The train rambled steadily northward in the late afternoon hours of Dec. 24, 1967 – Christmas Eve.

Though it was only 4 o’clock, the sun had already disappeared. Afternoon darkness was a new experience for the young American traveler.

The voyage had begun before Midnight on Dec. 23 in Nuremberg, Germany, where the young man was stationed and working as sports editor of the Fourth Armored Division "Rolling Review," a twice-monthly Army division newspaper.

He was headed to Insjon, Sweden, a small village near the southern tip of Lake Siljan to spend the holidays with relatives there. His grandfather had left Sweden in 1901 to start a new life in America – settling in Stratford – and the young man would stay with his own father’s cousin for the holiday period. He’d traveled there just the previous September to meet his relatives for the first time and they asked – demanded almost – that he return to spend Christmas and New Years with them.

Sometimes getting leave time approved around the holiday period is difficult; fortunately, no one had stood in his way.

Already, he’d been on a train for nearly 20 hours, falling in and out of consciousness lulled there by the steady rocking of the coach and click-clack of the wheels on the track.

Finally, the train pulled into the station at Karlstad, the northernmost city on Lake Vanarn, the largest inland lake in Sweden. In Karlstad he would change trains for the last leg of his journey.

Grabbing his travel bag, he stepped out into the frigid night air and pulled his coat collar around his face with his free left hand.

Inside the station, he looked at the train schedule to make sure he hadn’t missed his northbound ride.

Not seeing a train on that schedule, he approached a station employee only to be told that there was no train on Christmas Eve. The only trains leaving Karlstad that night were two going to Stockholm; one of those was the train he’d just left.

A local policeman overheard the conversation and, noting angst in the voice of the young American traveler, offered his assistance.

"Well, you can stay with us until the next train goes north," he offered.

But, that train wasn’t scheduled until December 26 – the day after Christmas.

Resigned to his fate, the young man accepted the kind offer. At least he’d be warm and be fed and wouldn’t have to sit on a hard train station bench for more than a day.
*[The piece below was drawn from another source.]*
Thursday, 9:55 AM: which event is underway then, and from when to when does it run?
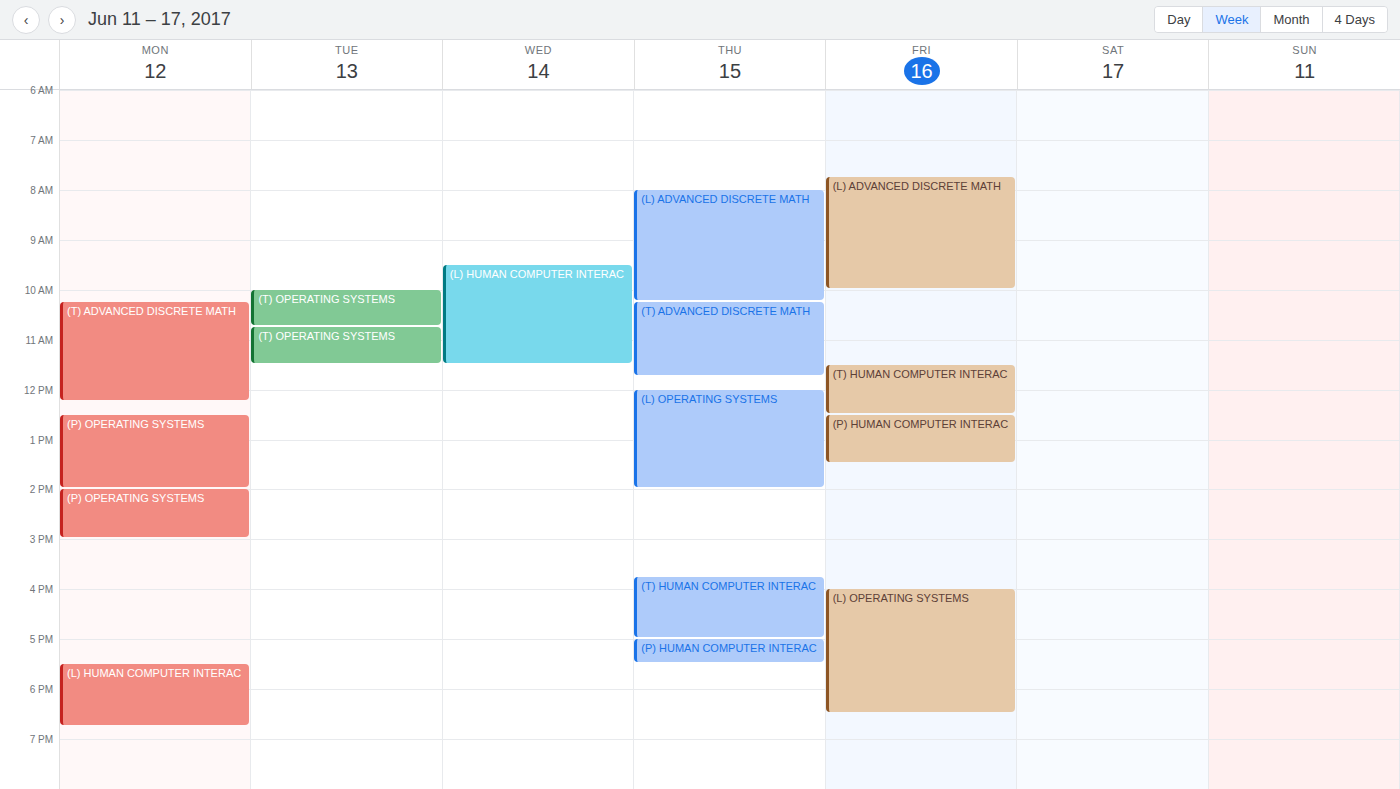
"(L) ADVANCED DISCRETE MATH", 8:00 AM to 10:15 AM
"We’ll call your relatives to tell them where you are," the policeman said.

So, the American told the officer that he was traveling to spend the holidays with his grandfather’s niece. Her name was Karin Haglund and was married to Georg Andersson.

Although he spoke some Swedish, he couldn’t make out all of the conversation between the policeman and his relatives on the other end of the phone. After a couple of minutes, the officer handed the young man the phone and he spoke to his second cousin, Birgitta, who was fluent in English.

"It’s settled. You shall come here tonight by car," she said.

With that, a taxi was hailed and the young man son found himself leaving Karlstad for the 125-mile trip to Insjon. He felt great gratitude to be heading to his destination, but also felt a little sorry for the taxi driver, who was giving up his own family Christmas Eve celebration to make the trip.

The travelers arrived in Insjon just before Midnight. The young man found out later the cab fare had been about $125 – quite a large sum in 1967.

The young serviceman was grateful for a late night snack and was also very happy to engage in conversation. They all wanted to know every detail of his journey, wanted to know about his Army life, wanted to know how Christmas was celebrated in America.

Much of that would have to wait, though.

It was a very short night of sleep before everyone rose to attend the 5 a.m. Christmas service at the same church in which his grandfather was baptized and confirmed, the church that overlooked a yard filled with headstones, some of them marking the final resting place of ancestors he would know only by what was inscribed on those stones.

Sitting in the crowded "Als Kirke" that Christmas morning remains one of the young man’s most memorable moments in life, certainly one of the most cherished of all Christmases.

He thinks of that special Christmas every year as a new celebration nears. And he recalls Georg’s booming choir voice, louder than anyone else’s, filling the small church with Christmas joy.